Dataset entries
※ ※ ※

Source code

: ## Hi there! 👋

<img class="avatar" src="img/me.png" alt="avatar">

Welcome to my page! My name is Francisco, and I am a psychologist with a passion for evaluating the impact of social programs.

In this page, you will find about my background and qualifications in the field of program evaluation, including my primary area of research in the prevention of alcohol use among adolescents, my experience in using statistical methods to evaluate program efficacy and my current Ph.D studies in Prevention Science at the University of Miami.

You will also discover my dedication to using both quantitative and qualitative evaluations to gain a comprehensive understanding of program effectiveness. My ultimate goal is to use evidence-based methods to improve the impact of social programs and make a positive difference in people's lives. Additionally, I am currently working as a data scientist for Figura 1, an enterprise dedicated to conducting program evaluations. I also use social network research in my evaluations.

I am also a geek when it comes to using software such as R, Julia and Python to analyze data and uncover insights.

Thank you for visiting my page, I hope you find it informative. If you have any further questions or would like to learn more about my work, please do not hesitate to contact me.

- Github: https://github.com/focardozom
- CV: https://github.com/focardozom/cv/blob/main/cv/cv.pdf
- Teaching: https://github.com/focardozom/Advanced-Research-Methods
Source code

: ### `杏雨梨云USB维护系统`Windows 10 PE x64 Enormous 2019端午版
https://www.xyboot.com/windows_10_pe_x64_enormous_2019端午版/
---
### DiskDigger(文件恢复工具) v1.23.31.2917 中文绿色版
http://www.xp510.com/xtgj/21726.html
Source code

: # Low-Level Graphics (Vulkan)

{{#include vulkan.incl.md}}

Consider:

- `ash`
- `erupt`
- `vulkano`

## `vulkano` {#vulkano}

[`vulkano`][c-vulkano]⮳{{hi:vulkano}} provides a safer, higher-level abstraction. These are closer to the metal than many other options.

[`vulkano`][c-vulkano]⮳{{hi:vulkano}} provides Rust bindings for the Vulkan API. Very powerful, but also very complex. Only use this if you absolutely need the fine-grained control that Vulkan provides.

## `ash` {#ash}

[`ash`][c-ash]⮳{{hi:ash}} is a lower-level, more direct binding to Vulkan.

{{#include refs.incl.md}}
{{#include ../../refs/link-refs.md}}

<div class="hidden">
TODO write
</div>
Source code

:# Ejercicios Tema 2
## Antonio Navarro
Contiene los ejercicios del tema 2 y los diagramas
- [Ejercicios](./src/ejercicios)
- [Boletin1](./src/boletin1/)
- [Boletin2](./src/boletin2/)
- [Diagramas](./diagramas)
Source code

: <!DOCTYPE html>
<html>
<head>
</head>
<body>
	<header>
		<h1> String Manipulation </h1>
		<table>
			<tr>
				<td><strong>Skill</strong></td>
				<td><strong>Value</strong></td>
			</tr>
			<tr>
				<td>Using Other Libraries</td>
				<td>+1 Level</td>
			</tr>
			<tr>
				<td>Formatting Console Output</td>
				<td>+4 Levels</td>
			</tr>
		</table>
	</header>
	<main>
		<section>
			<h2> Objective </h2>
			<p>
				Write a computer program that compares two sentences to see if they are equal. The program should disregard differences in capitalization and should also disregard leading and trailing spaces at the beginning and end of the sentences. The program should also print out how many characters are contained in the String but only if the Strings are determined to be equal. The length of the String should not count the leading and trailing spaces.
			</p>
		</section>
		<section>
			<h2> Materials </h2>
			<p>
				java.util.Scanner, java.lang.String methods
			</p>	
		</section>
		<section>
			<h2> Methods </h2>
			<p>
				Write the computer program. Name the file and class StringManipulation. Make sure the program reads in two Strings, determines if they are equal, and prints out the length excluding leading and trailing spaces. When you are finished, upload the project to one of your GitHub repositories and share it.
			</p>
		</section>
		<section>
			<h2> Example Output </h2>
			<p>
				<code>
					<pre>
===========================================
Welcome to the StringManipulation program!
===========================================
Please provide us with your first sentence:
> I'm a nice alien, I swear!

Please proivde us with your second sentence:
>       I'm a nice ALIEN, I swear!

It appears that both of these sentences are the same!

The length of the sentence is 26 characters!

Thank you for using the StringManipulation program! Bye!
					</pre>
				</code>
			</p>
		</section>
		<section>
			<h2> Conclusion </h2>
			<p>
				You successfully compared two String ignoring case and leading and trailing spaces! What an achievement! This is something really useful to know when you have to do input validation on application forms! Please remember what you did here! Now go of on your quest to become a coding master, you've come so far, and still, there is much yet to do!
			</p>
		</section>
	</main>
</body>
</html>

※ ※ ※

§ REQUIREMENT
Work out how many lines in the data contain "strong" and state that number with nothing added.

§ RESULT
2